Answer by Jim Bedsole:
FDIC also allows this, I believe. However, one point to consider is that I've heard there are some states that have passed legislation on this point. So you might need to check state law as well.
Answer by Andy Zavoina:
Generally you may post them in any order you want, but you are advised to disclose that payment order in your agreement and to not change it without notice.
Answer by Ken Golliher:
According to the UCC at 4-303(b) "…items may be accepted, paid, certified or charged to the indicated account of its customer in any order." (Check the parallel section of your state's UCC for variations in language.)
The Commentary to the UCC indicates, "Further, the drawer has drawn all the checks, the drawer should have funds available to meet all of them and has no basis for urging one should be paid before another…" Lawsuits filed on this issue have generally cited state consumer protection laws against unfair and deceptive practices. Because the UCC is clear on the point, those suits have generally been unsuccessful. See related Thread athttp://www.bankersonline.com/ubb/Forum1/HTML/001163.html
While an individual examiner may indicate personal agreement with one technique or another, I do not believe any of the regulatory agencies has issued anything official on the "order of payment." They might be a bit out of their depth to do so.
There are no federal requirements that a bank disclose the order of payment and no consensus that voluntary disclosure is a good idea. Those promising a specific order of payment commit themselves to "the law of the contract." Failure to follow their disclosed method, due to accident or otherwise, could subject them to a claim for "wrongful dishonor" that would exist only because they made the voluntary disclosure.
Answer by Jim Bedsole:
Excellent commentary, Ken. I seem to recall, though, that one major forms and disclosure vendor told me a while back that New York had passed a state law requiring disclosure of payment order and that other states may be thinking about following suit. Did I misunderstand the vendor, or is this a reality?
Answer by Andy Zavoina:
Obviously there can be variations from state to state. Although not specifically required here in Texas, it is "suggested" as denoted in this Texas Department of Banking Q&A.
"Question: Can a bank pay checks that I’ve written in any order it chooses? For example, if several checks are presented for payment in one day, only one of which is more than my balance, can the bank decide to post the larger item first and then the smaller items, even though this would result in more checks not clearing?

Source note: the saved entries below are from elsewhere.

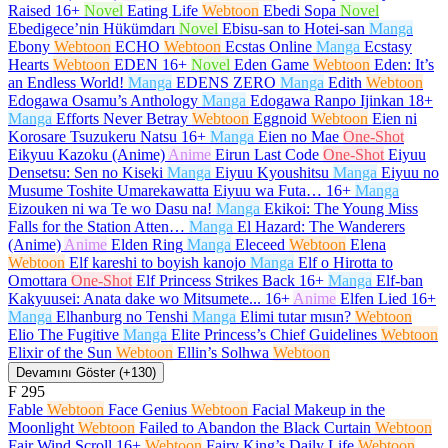
Raised
16+
Novel
Eating Life
Webtoon
Ebedi Sopa
Novel
Ebedigece’nin Hükümdarı
Novel
Ebisu-san to Hotei-san
Manga
Ebony
Webtoon
ECHO
Webtoon
Ecstas Online
Manga
Ecstasy
Hearts
Webtoon
EDEN
16+
Novel
Eden Game
Webtoon
Eden: It’s
an Endless World!
Manga
EDENS ZERO
Manga
Edith
Webtoon
Edogawa Osamu’s Anthology
Manga
Edogawa Ranpo Ijinkan
18+
Manga
Efforts Never Betray
Webtoon
Eggnoid
Webtoon
Eien ni
Korosare Tsuzukeru Natsu
16+
Manga
Eien no Mae
One-Shot
Eikyuu Kazoku (Anime)
Anime
Eirun Last Code
One-Shot
Eiyuu
Densetsu: Sen no Kiseki
Manga
Eiyuu Kyoushitsu
Manga
Eiyuu no
Musume Toshite Umarekawatta Eiyuu wa Futa…
16+
Manga
Eizouken ni wa Te wo Dasu na!
Manga
Ekikoi: The Young Miss
Falls for the Station Atten…
Manga
El Hazard: The Wanderers
(Anime)
Anime
Elden Ring
Manga
Eleceed
Webtoon
Elena
Webtoon
Elf kareshi to boyish kanojo
Manga
Elf o Hirotta to
Omottara
One-Shot
Elf Princess Strikes Back
16+
Manga
Elf-ban
Kakyuusei: Anata dake wo Mitsumete...
16+
Anime
Elfen Lied
16+
Manga
Elhanburg no Tenshi
Manga
Elimi tutar mısın?
Webtoon
Elio The Fugitive
Manga
Elite Princess’s Chief Guidelines
Webtoon
Elixir of the Sun
Webtoon
Ellin’s Solhwa
Webtoon
Devamını Göster (+130)
F
295
Fable
Webtoon
Face Genius
Webtoon
Facial Makeup in the
Moonlight
Webtoon
Failed to Abandon the Black Curtain
Webtoon
Fair Wind Scroll
16+
Webtoon
Fairy King’s Daily Life
Webtoon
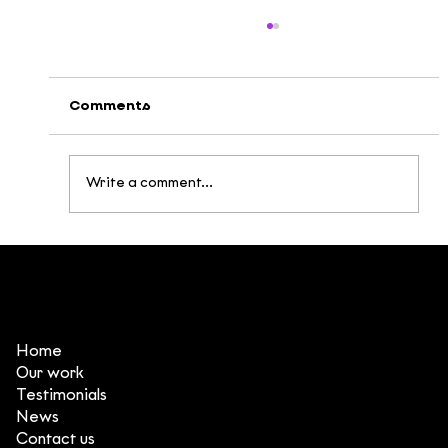
Comments
Write a comment...
Movie Nights at DeeDee – Fueling
Creative Inspiration!
Home
Our work
Testimonials
News
Contact us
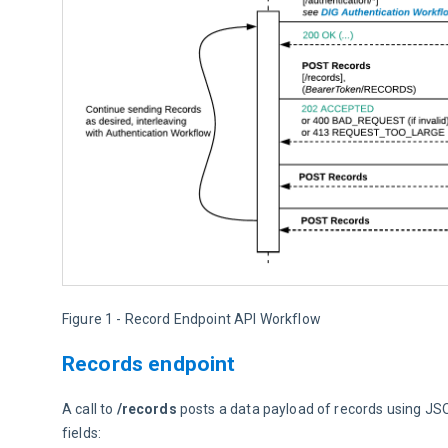
Figure 1 - Record Endpoint API Workflow
Records endpoint
A call to 
/records
 posts a data payload of records using JSO
fields:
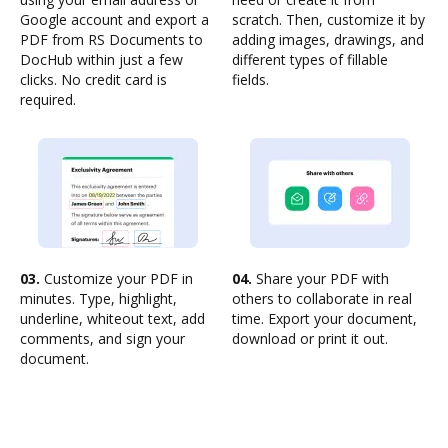
Google account and export a
scratch. Then, customize it by
PDF from RS Documents to
adding images, drawings, and
DocHub within just a few
different types of fillable
clicks. No credit card is
fields.
required.
03.
Customize your PDF in
04.
Share your PDF with
minutes. Type, highlight,
others to collaborate in real
underline, whiteout text, add
time. Export your document,
comments, and sign your
download or print it out.
document.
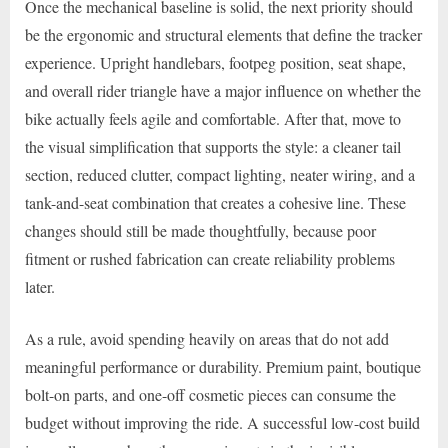
Once the mechanical baseline is solid, the next priority should
be the ergonomic and structural elements that define the tracker
experience. Upright handlebars, footpeg position, seat shape,
and overall rider triangle have a major influence on whether the
bike actually feels agile and comfortable. After that, move to
the visual simplification that supports the style: a cleaner tail
section, reduced clutter, compact lighting, neater wiring, and a
tank-and-seat combination that creates a cohesive line. These
changes should still be made thoughtfully, because poor
fitment or rushed fabrication can create reliability problems
later.
As a rule, avoid spending heavily on areas that do not add
meaningful performance or durability. Premium paint, boutique
bolt-on parts, and one-off cosmetic pieces can consume the
budget without improving the ride. A successful low-cost build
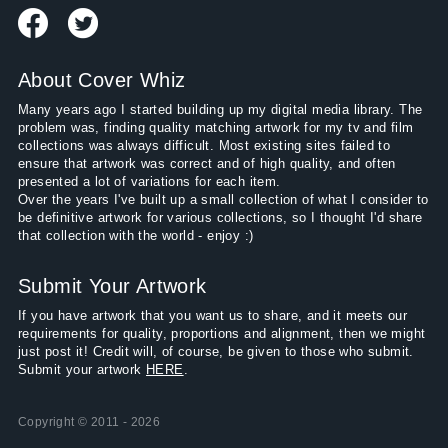
About Cover Whiz
Many years ago I started building up my digital media library. The
problem was, finding quality matching artwork for my tv and film
collections was always difficult. Most existing sites failed to
ensure that artwork was correct and of high quality, and often
presented a lot of variations for each item.
Over the years I've built up a small collection of what I consider to
be definitive artwork for various collections, so I thought I'd share
that collection with the world - enjoy :)
Submit Your Artwork
If you have artwork that you want us to share, and it meets our
requirements for quality, proportions and alignment, then we might
just post it! Credit will, of course, be given to those who submit.
Submit your artwork
HERE
.
Copyright © 2011 - 2026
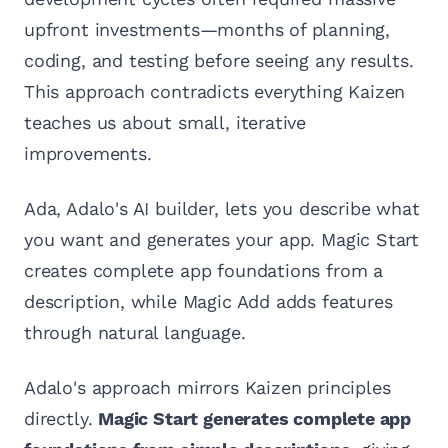
upfront investments—months of planning,
coding, and testing before seeing any results.
This approach contradicts everything Kaizen
teaches us about small, iterative
improvements.
Ada, Adalo's AI builder, lets you describe what
you want and generates your app. Magic Start
creates complete app foundations from a
description, while Magic Add adds features
through natural language.
Adalo's approach mirrors Kaizen principles
directly.
Magic Start generates complete app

Answer: Banks have a right to establish their own policy concerning the order in which they process checks, as stated in the Texas Business & Commerce Code Section 4.303 (b). The Code states that a bank may pay "in any order" and is under no obligation to determine the time of day an item is received. If smaller items are paid first, then there are fewer overdrafts and fewer charges; however, mortgage and rent payments may be returned. Some banks feel that if larger items are paid first, then the most important items are not returned. Payment order should be noted in the deposit contract that customers sign when they open their account.
Answer by Ken Golliher:
Sorry, Jim. I do not know what any specific requirements of New York law may on the subject. I am relatively new to BOL, but have noticed the frequency with which participants are referred to the law of their own state for an answer. I assume it is an occasional source of frustration to them, but this string illustrates why the referral is necessary.
While there is no federal law on order of payment, any state could have a law of its own which, depending on wording, could apply to both state and national banks. Andy has identified a source of guidance which he acknowledges as not having the force of law or regulation. While a state bank in Texas would do well to consider it, a national bank located there might blow it off.
However, a consumer doing her homework and finding that language on the Department of Banking's web site would certainly believe she had found a credible source indicating she was entitled to a disclosure and would come to the banker with a firmly established sense of righteousness.
Personal opinion: Make the disclosure only if required by state law.